** Exercise aim **
Output every line of the data below verbatim, leaving out the pictures.

Stored data entries:
□ □ □ □

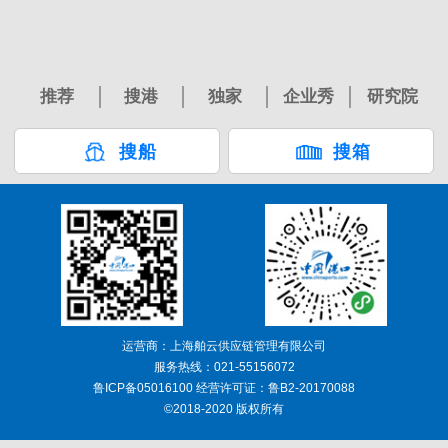
推荐
搜港
独家
企业秀
研究院
搜船
搜箱
运营商：上海舶云供应链管理有限公司
服务热线：021-55156072
鲁ICP备05016100 经营许可证：鲁B2-20170088
©2018-2020 版权所有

□ □ □ □

** Answer section **
推荐
搜港
独家
企业秀
研究院
搜船
搜箱
运营商：上海舶云供应链管理有限公司
服务热线：021-55156072
鲁ICP备05016100 经营许可证：鲁B2-20170088
©2018-2020 版权所有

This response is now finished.